During an interview on "Squawk Box,"Schwarzman told the behind-the-scenes story about the similar names, saying Fink and he decided decades ago to do it on purpose.
 
they are and sent those assets to blackstone. To yet again avoid taxes, and a million other things

https://www.cnbc.com/amp/2017/06/22...ck-schwarzman-and-fink-did-it-on-purpose.html

they literally say it opening paragraph of the article that they are all the same company and conspired for this


teve Schwarzman, the billionaire co-founder of Blackstone Group, said Thursday on CNBC that he gets a "real chuckle" about the confusion between his private equity firm's name and Larry Fink's BlackRock.

During an interview on "Squawk Box,"Schwarzman told the behind-the-scenes story about the similar names, saying Fink and he decided decades ago to do it on purpose.
Your lack of comprehension turns everything into a conspiracy

You dont have to live in fear
 
TS said "Just a few months ago, the Dow was over 36500, now it is under 33000, dropping over 3500 points"

Meh. It goes up and it goes down. Some volatility with the tech stocks. Overall I'm at a 12% return YTD which is outstanding.

I'm getting rough up on my small cap funds though, anyone know what's going on?
 


From that source:
"Across the country, about 1 in every 1,121 properties had a foreclosure filing in the third quarter. That’s a return to almost pre-pandemic levels as foreclosure moratoriums put in place in the early days of COVID-19 have expired."
A "surge" in foreclosures after the moritorium was lifted, causing them to almost return to prepandemic levels isn't really indicative of anything.
 
From that source:
"Across the country, about 1 in every 1,121 properties had a foreclosure filing in the third quarter. That’s a return to almost pre-pandemic levels as foreclosure moratoriums put in place in the early days of COVID-19 have expired."
A "surge" in foreclosures after the moritorium was lifted, causing them to almost return to prepandemic levels isn't really indicative of anything.
they are just asking questions!
 
imagine if blackrock, Berkshire, etc weren’t buying up all these foreclosures to eventually force a rental model.

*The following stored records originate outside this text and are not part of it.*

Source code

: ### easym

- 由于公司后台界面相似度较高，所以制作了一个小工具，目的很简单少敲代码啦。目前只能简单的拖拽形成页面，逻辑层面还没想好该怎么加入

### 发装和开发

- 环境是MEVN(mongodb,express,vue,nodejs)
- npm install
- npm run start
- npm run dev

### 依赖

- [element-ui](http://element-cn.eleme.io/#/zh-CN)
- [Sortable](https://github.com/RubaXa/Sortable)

I admit the housing market did not crash. But I also feel they realize the commercial reali estate model is now failing and moving to controlling residential and thus inflating the industry, etc.

you do see this in inflation and debt numbers. Couple With foreclosures and other repossession rates.

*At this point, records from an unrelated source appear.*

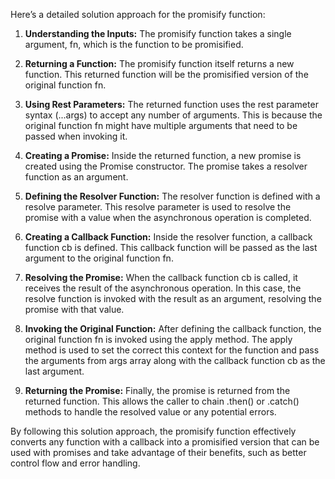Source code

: Here’s a detailed solution approach for the promisify function:

1. **Understanding the Inputs:** The promisify function takes a single argument, fn, which is the function to be promisified.

2. **Returning a Function:** The promisify function itself returns a new function. This returned function will be the promisified version of the original function fn.

3. **Using Rest Parameters:** The returned function uses the rest parameter syntax (...args) to accept any number of arguments. This is because the original function fn might have multiple arguments that need to be passed when invoking it.

4. **Creating a Promise:** Inside the returned function, a new promise is created using the Promise constructor. The promise takes a resolver function as an argument.

5. **Defining the Resolver Function:** The resolver function is defined with a resolve parameter. This resolve parameter is used to resolve the promise with a value when the asynchronous operation is completed.

6. **Creating a Callback Function:** Inside the resolver function, a callback function cb is defined. This callback function will be passed as the last argument to the original function fn.

7. **Resolving the Promise:** When the callback function cb is called, it receives the result of the asynchronous operation. In this case, the resolve function is invoked with the result as an argument, resolving the promise with that value.

8. **Invoking the Original Function:** After defining the callback function, the original function fn is invoked using the apply method. The apply method is used to set the correct this context for the function and pass the arguments from args array along with the callback function cb as the last argument.

9. **Returning the Promise:** Finally, the promise is returned from the returned function. This allows the caller to chain .then() or .catch() methods to handle the resolved value or any potential errors.

By following this solution approach, the promisify function effectively converts any function with a callback into a promisified version that can be used with promises and take advantage of their benefits, such as better control flow and error handling.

There's a glut of commercial real estate and a shortage of residential. A win-win solution to both problems would be to convert some of that commercial to residential... but zoning laws are a problem and local governments don't seem to care enough to do much about it.

regardless of if the housing market crash happen, got to love bidenomics and it’s fall out. Based on that, I think this thread has aged well, that bidenomics is a lie and the economy sucks.

to anyone who cheers on my assessment being wrong, you literally love these mega corporations buying everything up. I guess, congrats?

Umm no?
You were wrong, it happens to all of us. Rather than trying to save face, it would be more useful to figure out why you were wrong though, if you care about being less wrong in the future.